The Ohio Bitcoin Reserve Act is the short title for Ohio Senate Bill 57, a 2025 proposal in the 136th General Assembly. As of June 9, 2026, the measure remains a pending bill in the Ohio Senate after referral to the Senate Financial Institutions, Insurance and Technology Committee. It has not been enacted and has no operative effective date.
What Ohio SB 57 would do
SB 57 would amend sections 9.16, 113.40, and 2981.12 of the Ohio Revised Code and enact new sections 135.146 and 5703.83. Its core design is to give the Treasurer of State a statutory route to acquire and hold bitcoin for a state reserve, while also adding cryptocurrency to public-payment systems and forfeited-property rules.
The proposed reserve fund is narrower than a general digital-asset investment program. The bill defines “bitcoin” as a decentralized digital asset created by a peer-to-peer network with no central authority or banks. It would create an Ohio bitcoin reserve fund in the state treasury, administered by the Treasurer of State, and would permit the Treasurer to use interim state money and amounts deposited into the fund to acquire bitcoin as an investment.
Key provisions of the Ohio Bitcoin Reserve Act
- State bitcoin investment authority: The Treasurer of State could acquire bitcoin using interim state money and reserve-fund deposits.
- Minimum holding period: Bitcoin acquired as an investment would have to remain in state custody for at least five years before it could be transferred, sold, appropriated, or converted to another cryptocurrency.
- Cryptocurrency payments: Governmental entities would have to accept cryptocurrency approved by the Tax Commissioner for taxes, fees, fines, assessments, and other public payments. State entities that receive cryptocurrency for state expenses would convert it to bitcoin and transfer it to the reserve fund.
- Custody controls: State bitcoin investments would have to be held through a secure custody solution by the Treasurer or a qualified custodian.
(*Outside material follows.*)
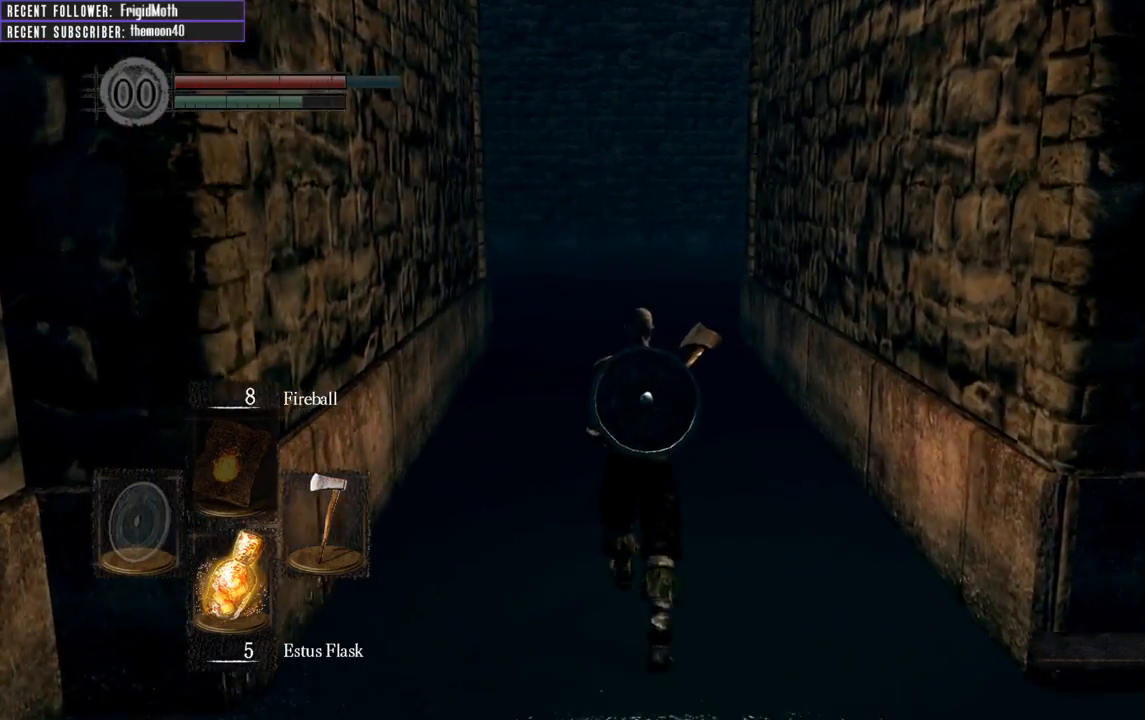
{"buttons": ["B", "L1"], "left_stick": "up", "right_stick": "center", "events": [[267, "right_stick", "left"], [400, "B", "down"], [400, "L1", "down"], [433, "right_stick", "center"]]}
The secure-custody definition includes private-key restrictions, encrypted access, geographically diversified hardware, multi-party governance, access controls, activity logs, disaster recovery, code audits, and penetration testing.
- Donations and forfeiture transfers: The bill would allow bitcoin contributions from Ohio residents, public bodies, and state higher-education institutions. It would also allow bitcoin held as unclaimed or forfeited property to be transferred to the reserve fund or handled under existing property-disposition rules.
Payments, tax administration, and reporting
The proposal would add a new role for the Ohio Tax Commissioner. By June 30 of each year, the commissioner would approve and publish on the Department of Taxation website a list of cryptocurrencies acceptable for public payments. That mechanism would make payment acceptance dependent on a published administrative list rather than a static list in the statute.
SB 57 also includes reporting obligations for the Treasurer of State. A biennial report, due by December 31 of each even-numbered year, would disclose the amount of bitcoin held as an investment, the equivalent U.S. dollar value, changes since the prior report, related transactions or expenditures, and security threats experienced in administering the reserve provisions.
Status and CryptoSlate editorial context
As introduced, SB 57 is a bill rather than enacted Ohio law. The current legislative record shows introduction on January 28, 2025, referral to the Senate Financial Institutions, Insurance and Technology Committee on January 29, 2025, and no bill amendments currently on file in the referenced tracking record. A first sponsor hearing was listed for February 11, 2025.
For CryptoSlate readers, the bill is relevant to government crypto holdings, public-sector custody, cryptocurrency payments, and digital-asset forfeiture administration. It should not be described as authorizing an active Ohio bitcoin reserve unless enacted. Editors should also verify any later committee activity before publication, because pending state bills can change materially through substitute bills or amendments.